Re: [External] Re: [PATCH] mm: zswap: fix the lack of page lru flag in zswap_writeback_entry

From: Zhongkun He
Date: Wed Jan 10 2024 - 22:49:21 EST


>
> This sounds dangerous. This is going to introduce a rather large
> unexpected side effect - we're changing the readahead behavior in a
> seemingly small zswap optimization. In fact, I'd argue that if we do
> this, the readahead behavior change will be the "main effect", and the
> zswap-side change would be a "happy consequence". We should run a lot
> of benchmarking and document the change extensively if we pursue this
> route.
>

I agree with the unexpected side effect, and here I need
to clarify the original intention of this patch.Please see the memory
offloading steps below.


memory zswap(reclaim) memory+swap (writeback)
1G 0.5G 1G(tmp memory) + 1G(swap)

If the decompressed memory cannot be released in time,
zswap's writeback has great side effects(mostly clod pages).
On the one hand, the memory space has not been reduced,
but has increased (from 0.5G->1G).
At the same time, it is not put the pages to the tail of the lru.
When the memory is insufficient, other pages will be squeezed out
and released early.
With this patch, we can put the tmp pages to the tail and reclaim it
in time when the memory is insufficient or actively reclaimed.
So I think this patch makes sense and hope it can be fixed with a
suitable approaches.

>
> Unless some page flag/readahead expert can confirm that the first
> option is safe, my vote is on this option. I mean, it's fairly minimal
> codewise, no? Just a bunch of plumbing. We can also keep the other
> call sites intact if we just rename the old versions - something along
> the line of:
>
> __read_swap_cache_async_head(..., bool add_to_lru_head)
> {
> ...
> if (add_to_lru_head)
> folio_add_lru(folio)
> else
> folio_add_lru_tail(folio);
> }
>
> __read_swap_cache_async(...)
> {
> return __read_swap_cache_async_tail(..., true);
> }
>
> A bit boilerplate? Sure.
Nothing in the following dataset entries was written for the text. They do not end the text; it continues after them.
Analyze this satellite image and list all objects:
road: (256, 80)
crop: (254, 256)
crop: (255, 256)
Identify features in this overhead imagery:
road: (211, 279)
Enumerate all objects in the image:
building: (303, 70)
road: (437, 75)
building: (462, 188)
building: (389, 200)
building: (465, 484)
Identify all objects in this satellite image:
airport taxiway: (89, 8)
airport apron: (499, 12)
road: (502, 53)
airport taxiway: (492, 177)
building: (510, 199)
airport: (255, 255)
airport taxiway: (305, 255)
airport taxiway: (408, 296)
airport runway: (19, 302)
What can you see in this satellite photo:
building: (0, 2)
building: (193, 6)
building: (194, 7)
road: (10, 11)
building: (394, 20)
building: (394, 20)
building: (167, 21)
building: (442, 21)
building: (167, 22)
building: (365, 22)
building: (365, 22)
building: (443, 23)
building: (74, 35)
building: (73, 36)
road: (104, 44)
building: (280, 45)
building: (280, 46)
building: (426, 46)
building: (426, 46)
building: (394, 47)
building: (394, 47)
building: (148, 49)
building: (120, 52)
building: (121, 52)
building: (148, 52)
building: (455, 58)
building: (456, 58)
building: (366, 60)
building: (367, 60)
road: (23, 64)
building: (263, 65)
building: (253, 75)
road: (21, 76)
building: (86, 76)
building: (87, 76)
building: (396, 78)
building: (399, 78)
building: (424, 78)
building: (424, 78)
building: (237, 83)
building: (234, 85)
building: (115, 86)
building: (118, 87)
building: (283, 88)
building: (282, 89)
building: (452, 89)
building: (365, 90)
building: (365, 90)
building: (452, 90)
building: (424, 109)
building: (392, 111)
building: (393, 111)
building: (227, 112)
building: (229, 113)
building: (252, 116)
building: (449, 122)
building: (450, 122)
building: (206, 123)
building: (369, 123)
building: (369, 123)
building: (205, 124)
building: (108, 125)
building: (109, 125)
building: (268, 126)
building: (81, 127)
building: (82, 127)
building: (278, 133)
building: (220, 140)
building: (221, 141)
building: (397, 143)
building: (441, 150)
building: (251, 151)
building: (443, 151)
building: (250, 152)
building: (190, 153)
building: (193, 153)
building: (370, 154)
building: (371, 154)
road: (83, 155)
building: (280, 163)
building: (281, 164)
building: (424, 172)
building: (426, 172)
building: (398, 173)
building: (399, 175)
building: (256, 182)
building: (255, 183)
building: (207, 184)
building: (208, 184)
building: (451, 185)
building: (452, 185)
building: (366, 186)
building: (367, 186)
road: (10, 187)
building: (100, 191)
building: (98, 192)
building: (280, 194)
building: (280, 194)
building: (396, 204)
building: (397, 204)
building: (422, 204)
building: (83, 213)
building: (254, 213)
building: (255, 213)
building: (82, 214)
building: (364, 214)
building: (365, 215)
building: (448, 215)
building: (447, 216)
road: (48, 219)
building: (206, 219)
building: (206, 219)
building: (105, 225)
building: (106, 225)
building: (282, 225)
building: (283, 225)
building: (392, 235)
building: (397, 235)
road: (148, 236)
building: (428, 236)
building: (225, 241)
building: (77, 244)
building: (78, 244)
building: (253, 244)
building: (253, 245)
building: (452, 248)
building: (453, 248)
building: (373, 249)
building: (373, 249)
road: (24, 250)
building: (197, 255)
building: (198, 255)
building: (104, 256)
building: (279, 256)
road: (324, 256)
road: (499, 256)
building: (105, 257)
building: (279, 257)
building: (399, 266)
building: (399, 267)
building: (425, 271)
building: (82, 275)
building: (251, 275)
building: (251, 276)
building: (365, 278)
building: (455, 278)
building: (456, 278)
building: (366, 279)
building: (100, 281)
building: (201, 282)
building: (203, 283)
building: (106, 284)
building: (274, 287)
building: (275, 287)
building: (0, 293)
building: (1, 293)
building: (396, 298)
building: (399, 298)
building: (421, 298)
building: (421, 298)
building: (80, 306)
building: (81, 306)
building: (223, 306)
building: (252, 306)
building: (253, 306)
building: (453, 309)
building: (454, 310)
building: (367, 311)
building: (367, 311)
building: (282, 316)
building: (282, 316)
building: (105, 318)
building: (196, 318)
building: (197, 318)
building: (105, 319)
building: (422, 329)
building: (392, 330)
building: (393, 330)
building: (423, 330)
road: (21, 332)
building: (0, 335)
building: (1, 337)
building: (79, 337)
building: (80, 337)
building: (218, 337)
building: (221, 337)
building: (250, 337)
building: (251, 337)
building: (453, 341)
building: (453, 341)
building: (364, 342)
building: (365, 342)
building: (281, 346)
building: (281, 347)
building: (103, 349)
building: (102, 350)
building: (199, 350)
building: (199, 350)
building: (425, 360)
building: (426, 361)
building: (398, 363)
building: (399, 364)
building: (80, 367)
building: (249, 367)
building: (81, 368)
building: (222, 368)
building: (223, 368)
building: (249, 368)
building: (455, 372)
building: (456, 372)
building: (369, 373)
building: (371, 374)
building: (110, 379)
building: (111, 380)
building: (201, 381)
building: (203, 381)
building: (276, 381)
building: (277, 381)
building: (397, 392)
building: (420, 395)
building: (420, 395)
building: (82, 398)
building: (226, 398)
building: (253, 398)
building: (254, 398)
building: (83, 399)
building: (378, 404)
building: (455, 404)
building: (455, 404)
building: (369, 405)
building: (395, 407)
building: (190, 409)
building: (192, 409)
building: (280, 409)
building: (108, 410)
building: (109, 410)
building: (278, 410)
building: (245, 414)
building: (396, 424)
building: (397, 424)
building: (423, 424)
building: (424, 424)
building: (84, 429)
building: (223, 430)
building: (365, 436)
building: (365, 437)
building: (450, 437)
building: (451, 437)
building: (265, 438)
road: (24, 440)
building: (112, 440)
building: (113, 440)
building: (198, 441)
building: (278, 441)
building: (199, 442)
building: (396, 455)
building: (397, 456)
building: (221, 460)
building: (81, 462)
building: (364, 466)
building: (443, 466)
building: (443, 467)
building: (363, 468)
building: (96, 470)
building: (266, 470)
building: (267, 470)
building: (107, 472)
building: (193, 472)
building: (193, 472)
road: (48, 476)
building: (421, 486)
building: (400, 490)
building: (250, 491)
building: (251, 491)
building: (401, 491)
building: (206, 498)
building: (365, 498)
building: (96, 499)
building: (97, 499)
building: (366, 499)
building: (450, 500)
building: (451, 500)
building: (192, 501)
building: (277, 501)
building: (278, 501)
But this seems safer, and I doubt it's *that*
> much more work.
>

Yes, agree. I will try it again.

> > >
> > > I have the same idea and also find it intrusive. I think the first solution
> > > is very good and I will try it. If it works, I will send the next version.
> >
> > One way to avoid introducing folio_lru_add_tail() and blumping a
> > boolean from zswap is to have a per-task context (similar to
> > memalloc_nofs_save()), that makes folio_add_lru() automatically add
> > folios to the tail of the LRU. I am not sure if this is an acceptable
> > approach though in terms of per-task flags and such.
>
> This seems a bit hacky and obscure, but maybe it could work.